===== Data =====

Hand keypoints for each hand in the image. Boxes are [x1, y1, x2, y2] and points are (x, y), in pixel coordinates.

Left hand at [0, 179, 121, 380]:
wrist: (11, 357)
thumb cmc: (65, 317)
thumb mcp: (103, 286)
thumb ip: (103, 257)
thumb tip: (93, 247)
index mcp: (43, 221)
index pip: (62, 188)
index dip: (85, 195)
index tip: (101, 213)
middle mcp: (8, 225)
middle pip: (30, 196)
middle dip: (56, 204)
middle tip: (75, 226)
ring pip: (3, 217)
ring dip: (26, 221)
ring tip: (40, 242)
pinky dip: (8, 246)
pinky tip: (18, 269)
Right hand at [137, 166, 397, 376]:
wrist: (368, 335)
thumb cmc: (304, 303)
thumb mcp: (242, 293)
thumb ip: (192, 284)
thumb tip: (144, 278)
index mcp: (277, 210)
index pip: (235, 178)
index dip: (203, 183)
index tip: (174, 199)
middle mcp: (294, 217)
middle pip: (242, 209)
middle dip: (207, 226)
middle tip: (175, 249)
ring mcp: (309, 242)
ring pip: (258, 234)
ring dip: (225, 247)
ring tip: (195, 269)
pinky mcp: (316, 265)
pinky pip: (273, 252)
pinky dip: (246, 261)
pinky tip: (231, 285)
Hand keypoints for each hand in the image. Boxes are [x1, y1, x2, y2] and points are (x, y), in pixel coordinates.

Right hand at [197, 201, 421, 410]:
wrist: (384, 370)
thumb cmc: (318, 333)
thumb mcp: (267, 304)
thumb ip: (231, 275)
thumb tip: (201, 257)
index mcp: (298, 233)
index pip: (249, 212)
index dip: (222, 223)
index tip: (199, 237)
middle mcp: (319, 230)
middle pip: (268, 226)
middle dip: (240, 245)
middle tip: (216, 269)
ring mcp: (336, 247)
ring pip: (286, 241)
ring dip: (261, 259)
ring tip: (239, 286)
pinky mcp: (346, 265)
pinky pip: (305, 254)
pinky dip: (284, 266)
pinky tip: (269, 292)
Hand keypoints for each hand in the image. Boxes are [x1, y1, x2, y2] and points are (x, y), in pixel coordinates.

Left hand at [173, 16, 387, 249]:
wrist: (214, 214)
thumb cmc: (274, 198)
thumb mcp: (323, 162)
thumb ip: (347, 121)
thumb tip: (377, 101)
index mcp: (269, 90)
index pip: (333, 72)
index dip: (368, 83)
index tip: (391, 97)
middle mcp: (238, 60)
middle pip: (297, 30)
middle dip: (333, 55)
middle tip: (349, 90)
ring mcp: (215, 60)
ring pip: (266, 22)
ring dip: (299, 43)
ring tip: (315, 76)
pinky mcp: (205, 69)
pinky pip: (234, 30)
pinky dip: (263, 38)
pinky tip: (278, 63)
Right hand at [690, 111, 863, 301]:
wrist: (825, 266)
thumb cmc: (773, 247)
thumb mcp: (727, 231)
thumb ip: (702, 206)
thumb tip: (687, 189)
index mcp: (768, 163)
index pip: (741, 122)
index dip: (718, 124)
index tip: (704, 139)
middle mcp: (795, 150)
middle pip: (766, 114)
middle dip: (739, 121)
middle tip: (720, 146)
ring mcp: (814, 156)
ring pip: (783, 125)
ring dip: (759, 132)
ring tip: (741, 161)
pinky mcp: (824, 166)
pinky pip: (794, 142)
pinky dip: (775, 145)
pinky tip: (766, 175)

=====

Work order: Each line from the one containing "thumb tip: (687, 189)" to the last line above must be returned exactly, and no line outside that range.

Reply:
thumb tip: (687, 189)
index mcp: (768, 163)
index pip: (741, 122)
index dip: (718, 124)
index tip: (704, 139)
middle mcp: (795, 150)
middle pip: (766, 114)
middle dip: (739, 121)
middle tip: (720, 146)
ring mcp: (814, 156)
ring pip: (783, 125)
ring dip: (759, 132)
ring tip: (741, 161)
pinky mcp: (824, 166)
pinky pip: (794, 142)
pinky dip: (775, 145)
pinky tip: (766, 175)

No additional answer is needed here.